The day after Hasheesh’s television appearance he was remanded for interrogation by the public prosecutor after Sebaie accused him of slander and public defamation, a move that enraged activists and civil society organizations who saw this a step backwards in the path of reform.
As if to vindicate Hasheesh, Sebaie was recently sacked by the Minister of Justice and is under investigation on charges of forging autopsy reports of those who died during the revolution.
The minister of justice, Mohamed Abdel-Aziz El-Gendy said Sebaie was dismissed for making statements on TV that were incompatible with the traditions of judicial bodies when he disclosed results of reports that are still under investigation by the public prosecutor.
Gamal Eid, director of the Arab Network for Human Rights Information and Hasheesh’s lawyer, went as far as to question the integrity of the attorney general, calling him part of the old regime.
“The same entity that used to suppress Mubarak’s opposition is now investigating him and his corrupt system,” said Eid. “Egypt doesn’t have a just judiciary and prosecution system and the people don’t sense justice.”
However, Ghada Moussa, secretary general of the transparency and integrity committee, a body that oversees administrative corruption under the umbrella of the Ministry of Administrative Development, blames this on Egypt’s flawed laws.
“Fareed Hasheeh is among many whistleblowers who keep facing such charges as the law in many cases protects the violator even more than the whistleblower,” said Moussa.
While the law gives employees and citizens the right to report on wrongdoings in government institutions, Law 62/1975 penalizes cases of false whistleblowing with fines ranging from LE100 to LE500, or at least six months in jail.
“The law doesn’t in anyway mention protection of whistleblowers,” Moussa said. “This lack of sufficient legal protection and stand-alone laws that protect whistleblowers in Egypt deters anyone from reporting corruption, including journalists.”
When whistleblowers report violations to an monitoring body such as the Administrative Control Authority, they are in most cases required by law [BN2] to provide their full personal information, making it easy for defendants to take revenge.
“We receive a huge number of complaints from employees who are subject to harassment that includes denying them promotions, bonuses, training and much else just because they reported corruption cases in their workplace,” said Moussa.
She added that citizen whistleblowers have complained of intimidation that includes the seizure of their private property and, in some extreme cases, death threats.
Omnia Hussein, the Egypt program coordinator for Transparency International, an international NGO that monitors corporate and political corruption, says that during Mubarak’s reign, there was no political will to draft whistleblower protection laws, even though Egypt ratified the United Nations Convention Against Corruption in 2005. The convention includes an article that obliges signatories to set up measures and systems to facilitate public officials reporting of acts of corruption.
Additionally, the civil servants law requires an employee to exhaust internal procedures before reporting to an external regulatory body.

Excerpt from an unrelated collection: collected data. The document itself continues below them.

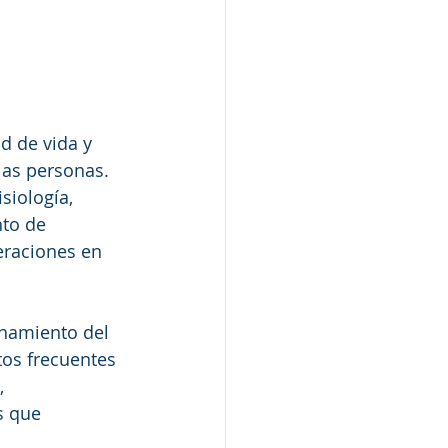
d de vida y 
las personas. 
siología, 
to de 
eraciones en 
onamiento del 
tos frecuentes 
, 
s que 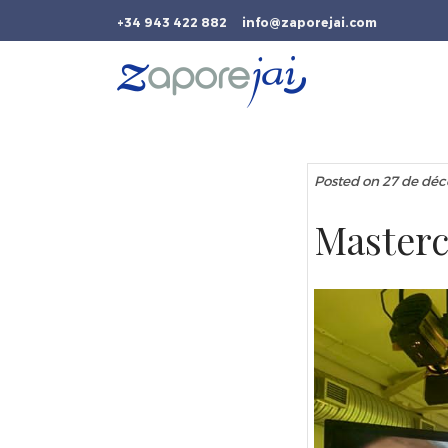
+34 943 422 882
info@zaporejai.com
Posted on 27 de dé
Masterc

This means an employee must first complain to his superior: thus in some cases whistleblowers could be reporting a violation to the violator.

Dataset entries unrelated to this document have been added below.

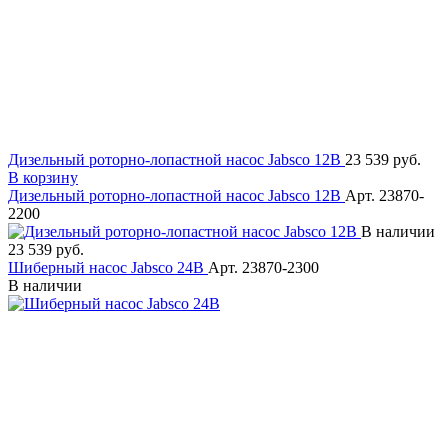
Дизельный роторно-лопастной насос Jabsco 12В
23 539 руб.
В корзину
Дизельный роторно-лопастной насос Jabsco 12В
Арт. 23870-
2200
В наличии
23 539 руб.
Шиберный насос Jabsco 24В
Арт. 23870-2300
В наличии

Often a superior has far-reaching powers that could be exploited to punish the whistleblower, such as writing a poor evaluation or making wage deductions, said Moussa.
The lack of clear mechanisms for and the long-winded process of reporting corruption may further discourage people from reporting.
Both Moussa and Hussein say that a whistleblower protection law should be drafted, accompanied by a law that guarantees the right to access government information. This would uproot corruption and provide the necessary safeguards for whistleblowers.
As hundreds of corruption investigations proceed in governing bodies and businesses across Egypt, this could be an important step in bringing abusers to justice.